_Your objective_. Render every line of the records below as a Markdown table with two columns, "Row" for the row number and "Line" for the line itself, skipping blank lines. Leave the pictures out.

_Dataset records_.
+ + + +

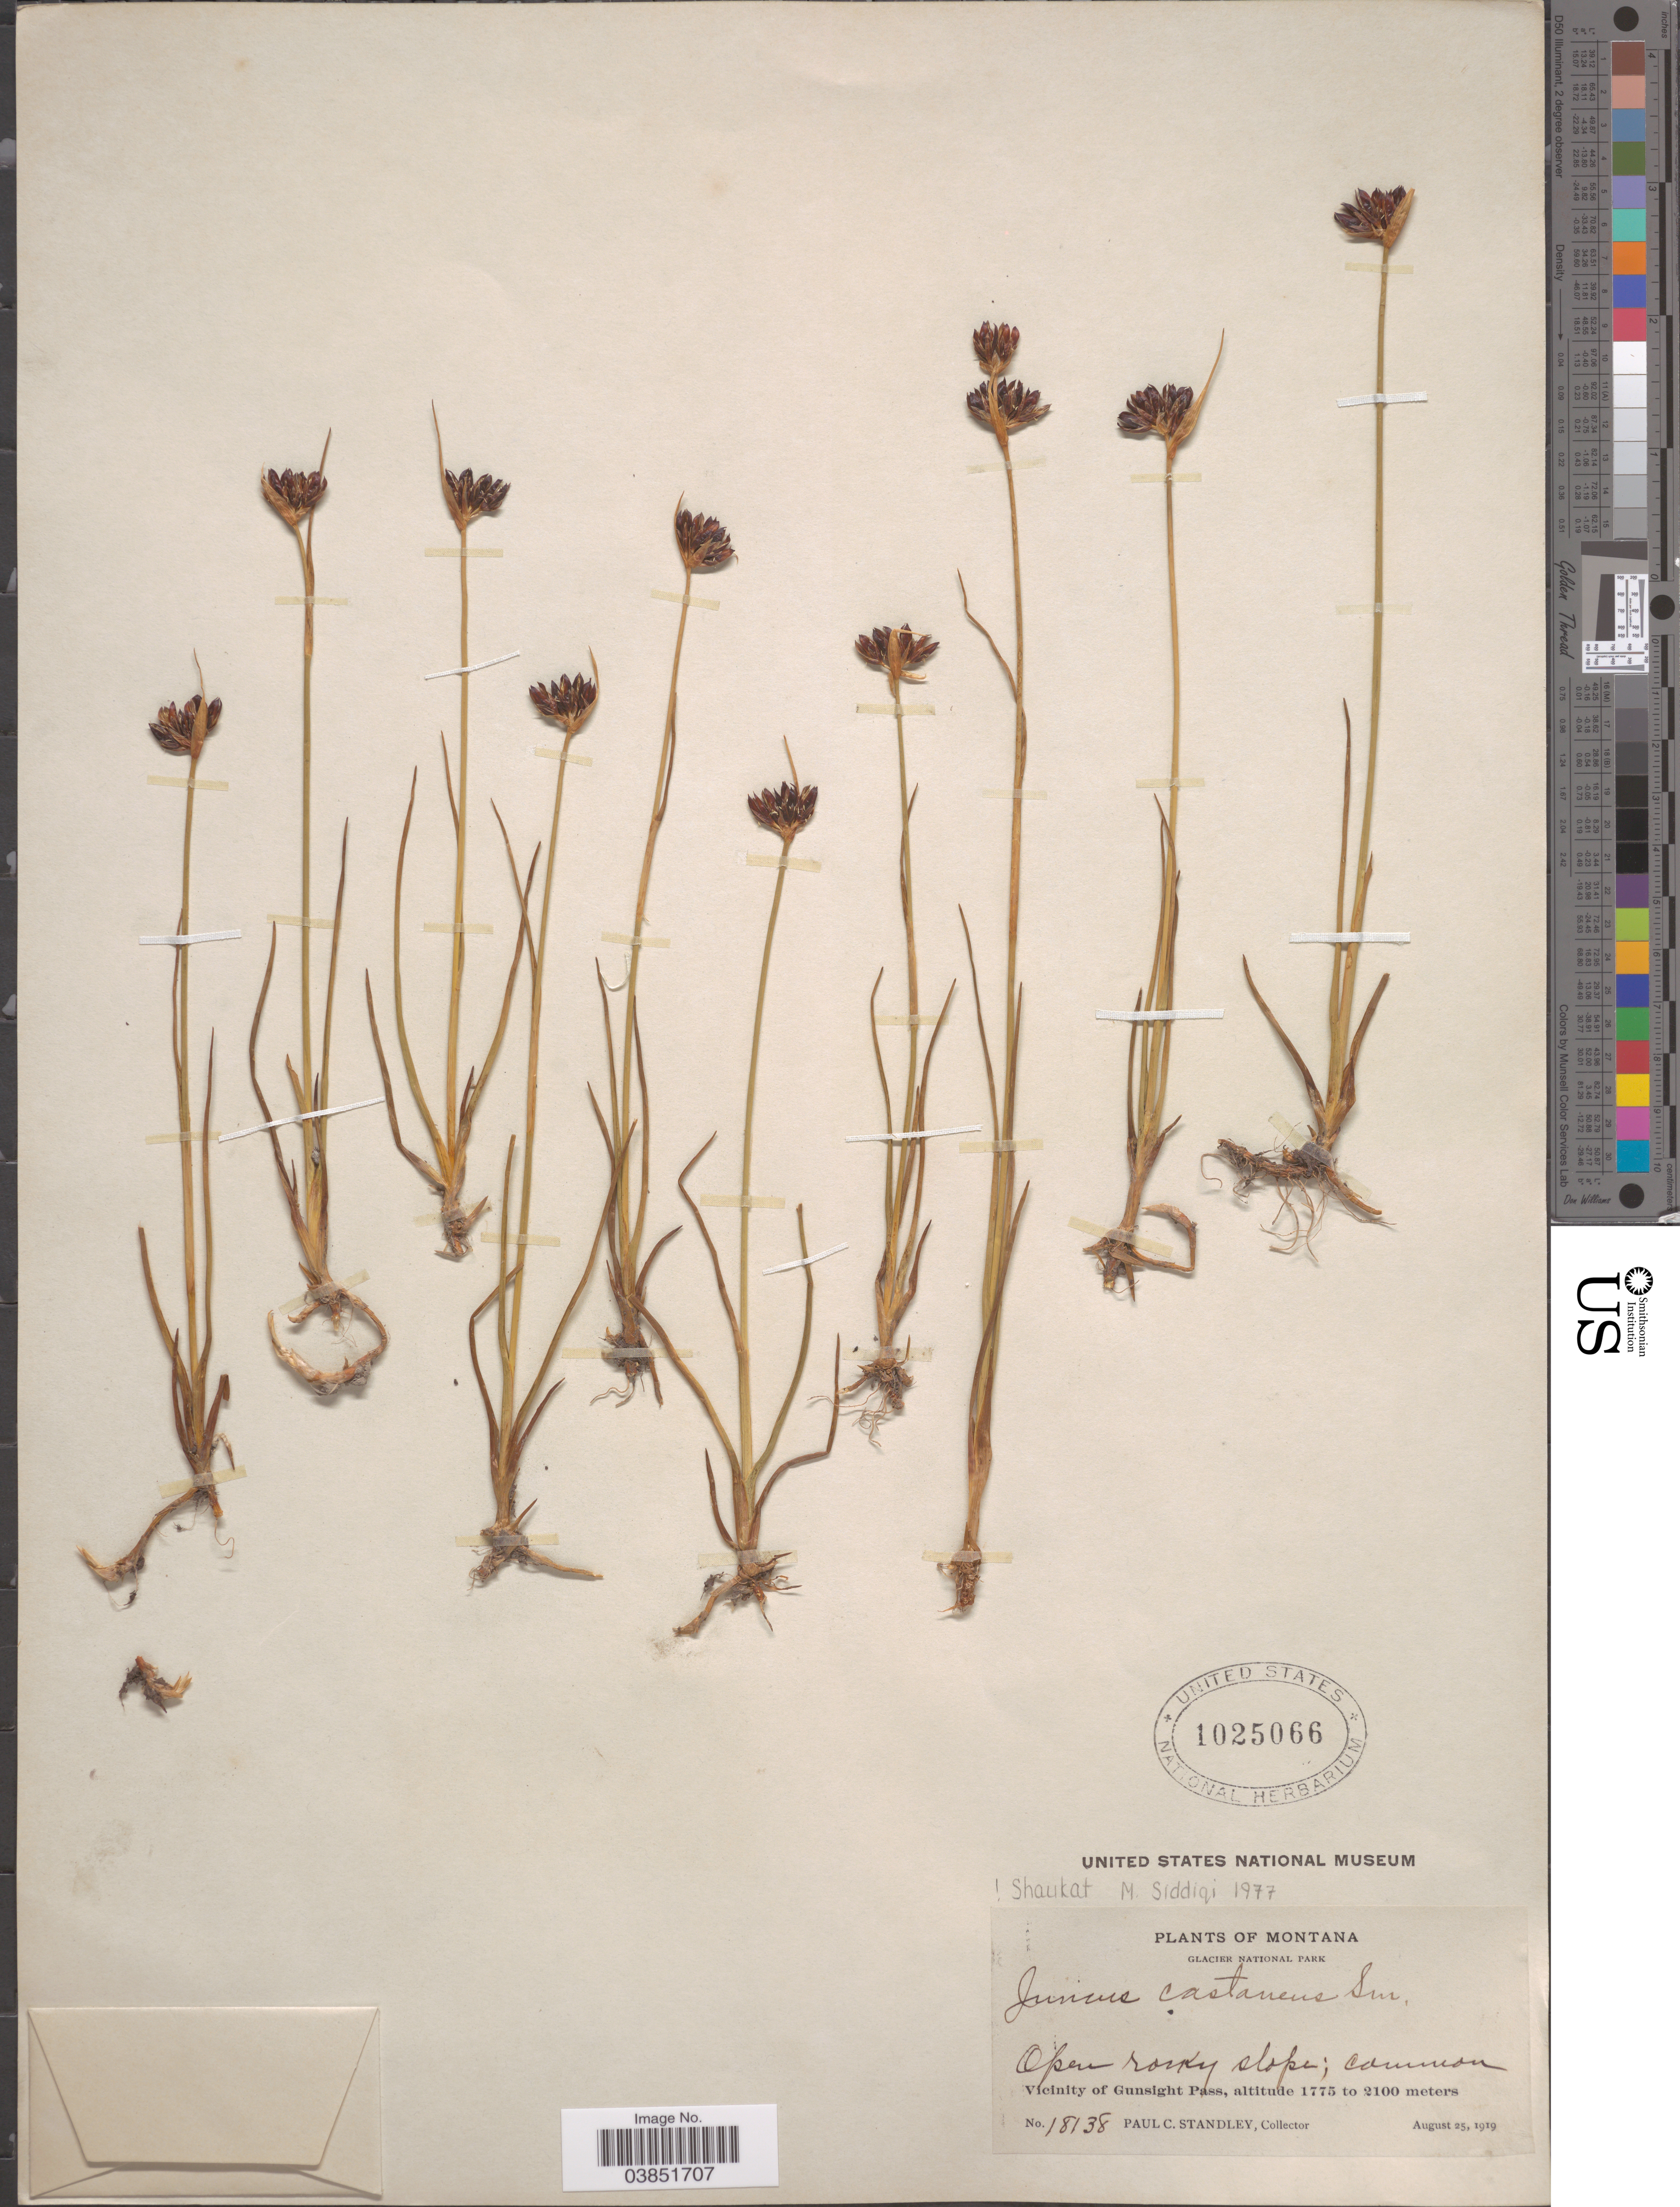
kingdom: Plantae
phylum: Tracheophyta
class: Liliopsida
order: Poales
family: Juncaceae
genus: Juncus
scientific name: Juncus castaneus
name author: Sm.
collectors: P. C. Standley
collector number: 18138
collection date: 1919-08-25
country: United States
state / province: Montana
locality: Glacier National Park. Vicinity of Gunsight Pass.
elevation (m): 1775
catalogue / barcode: US 1025066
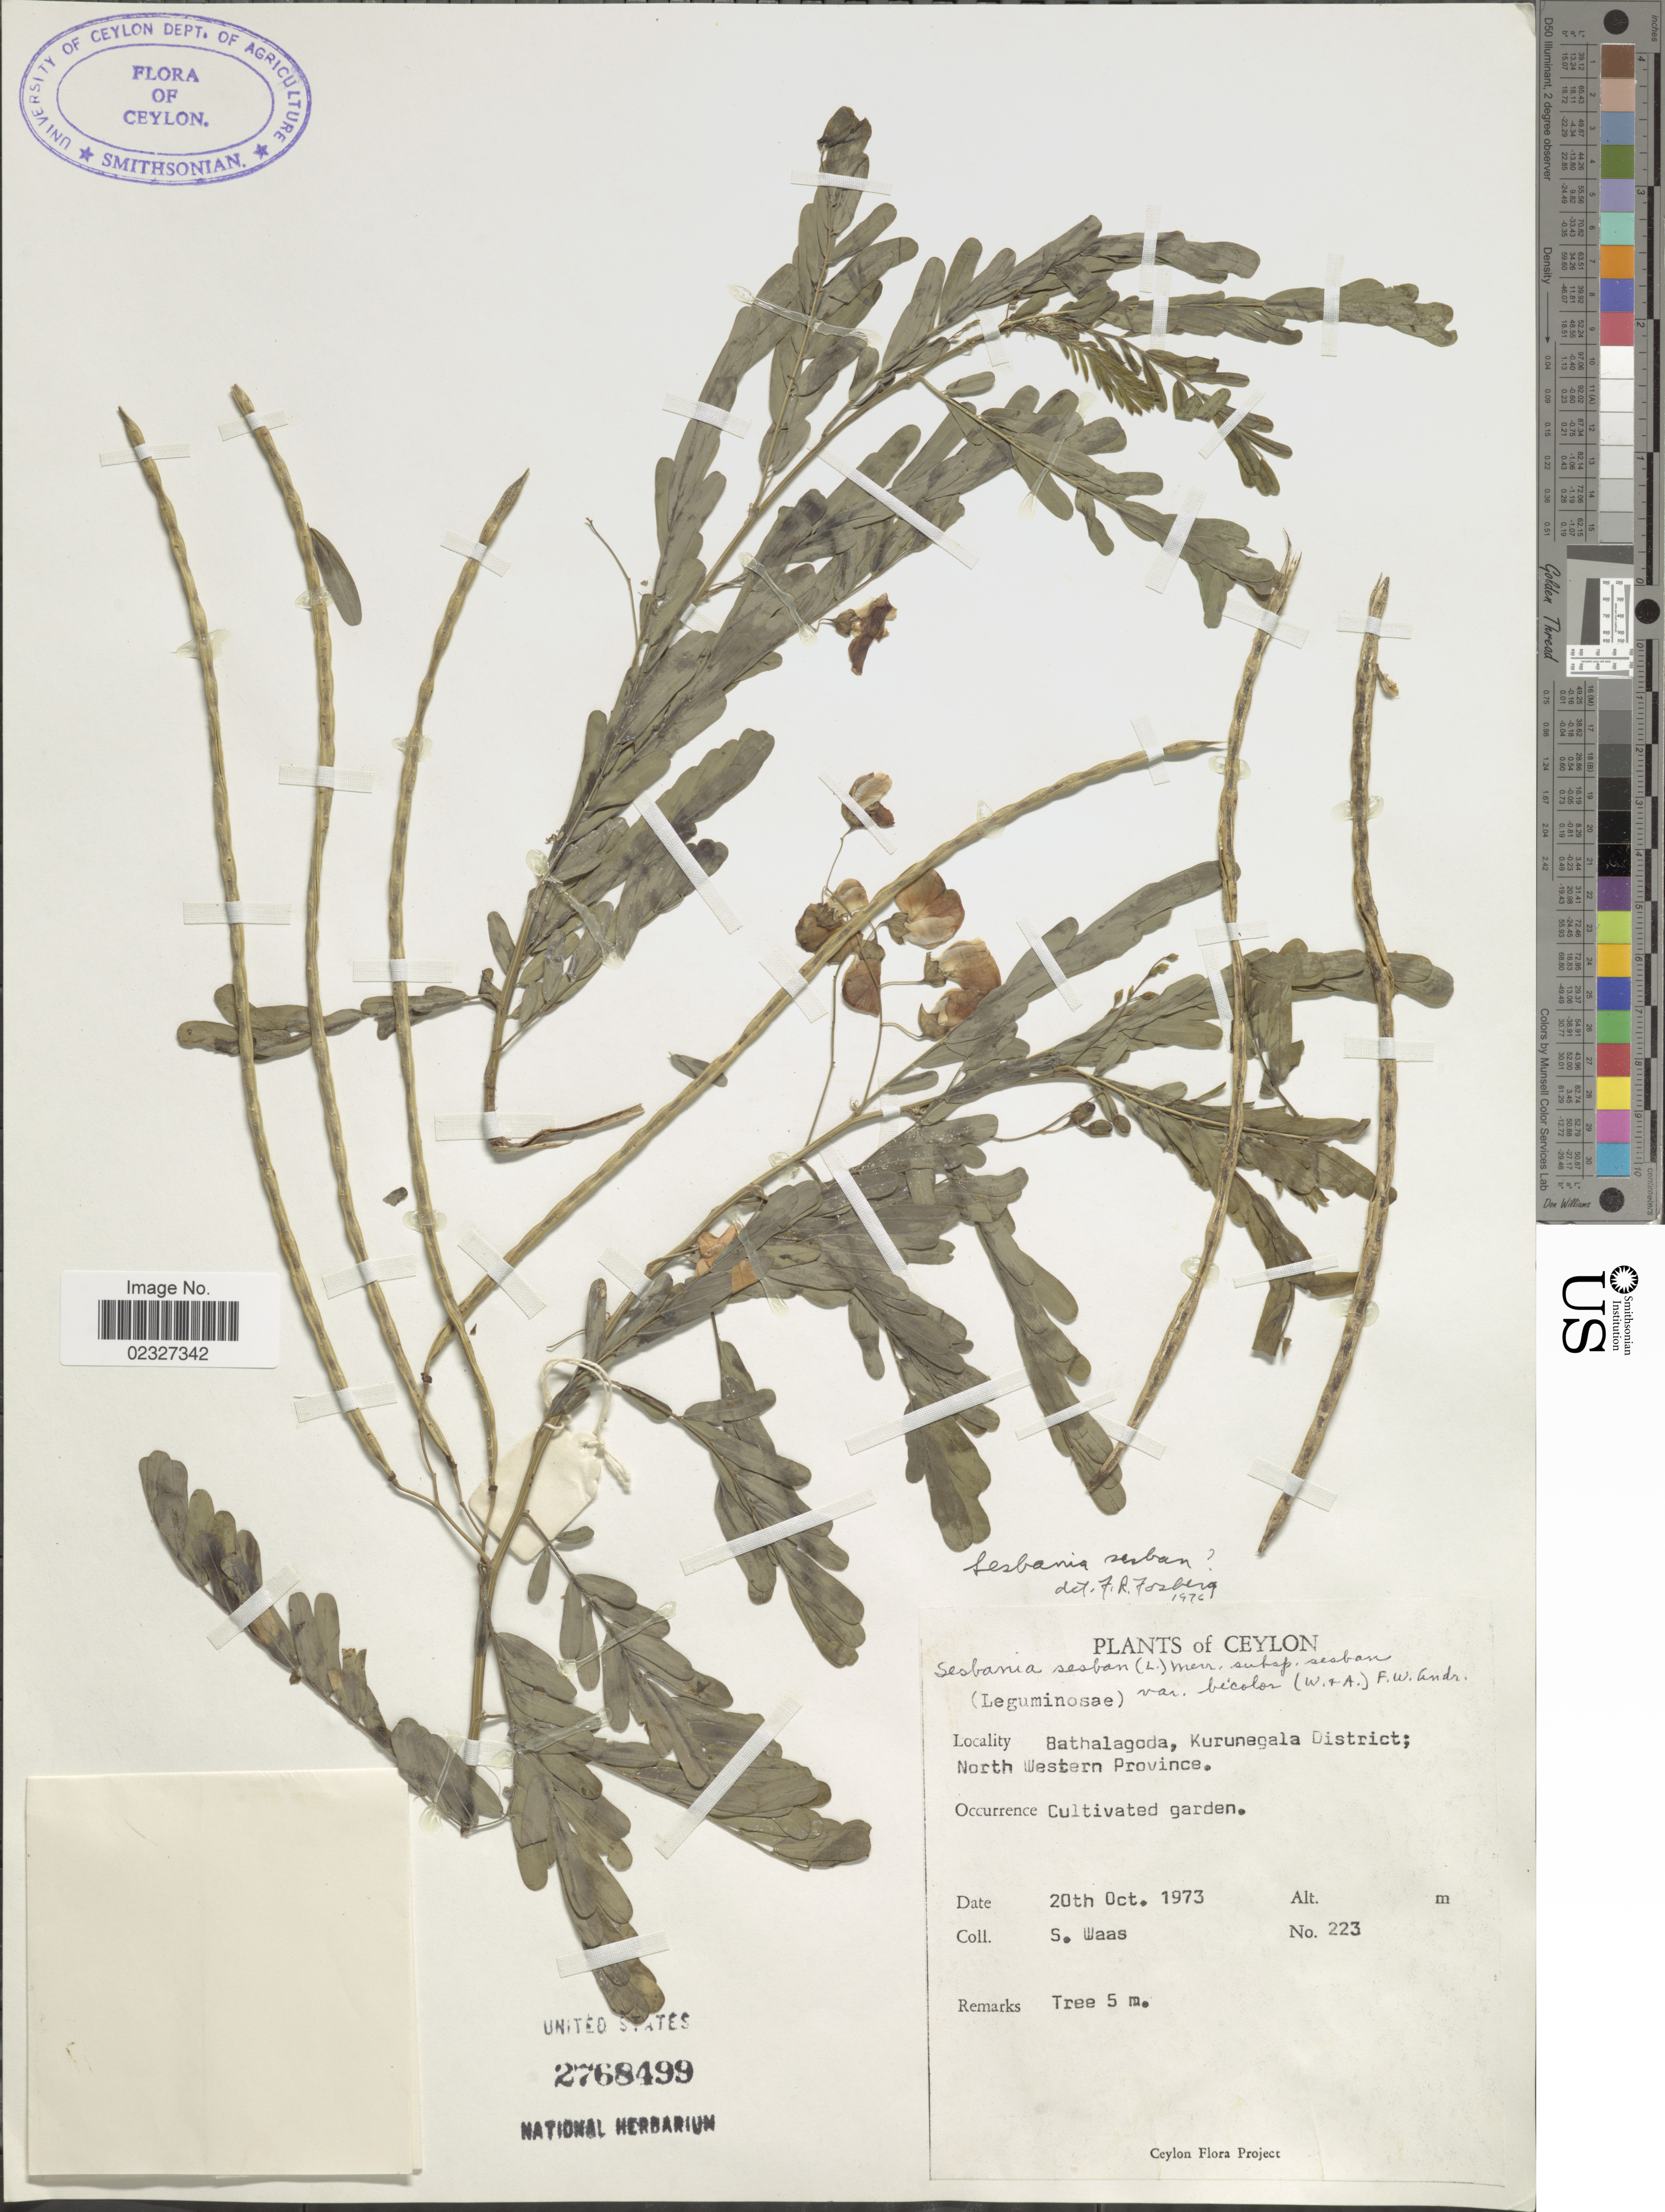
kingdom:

+ + + +

_Written answer_.
| Row | Line |
|---|---|
| 1 | kingdom: Plantae |
| 2 | phylum: Tracheophyta |
| 3 | class: Liliopsida |
| 4 | order: Poales |
| 5 | family: Juncaceae |
| 6 | genus: Juncus |
| 7 | scientific name: Juncus castaneus |
| 8 | name author: Sm. |
| 9 | collectors: P. C. Standley |
| 10 | collector number: 18138 |
| 11 | collection date: 1919-08-25 |
| 12 | country: United States |
| 13 | state / province: Montana |
| 14 | locality: Glacier National Park. Vicinity of Gunsight Pass. |
| 15 | elevation (m): 1775 |
| 16 | catalogue / barcode: US 1025066 |
| 17 | kingdom: |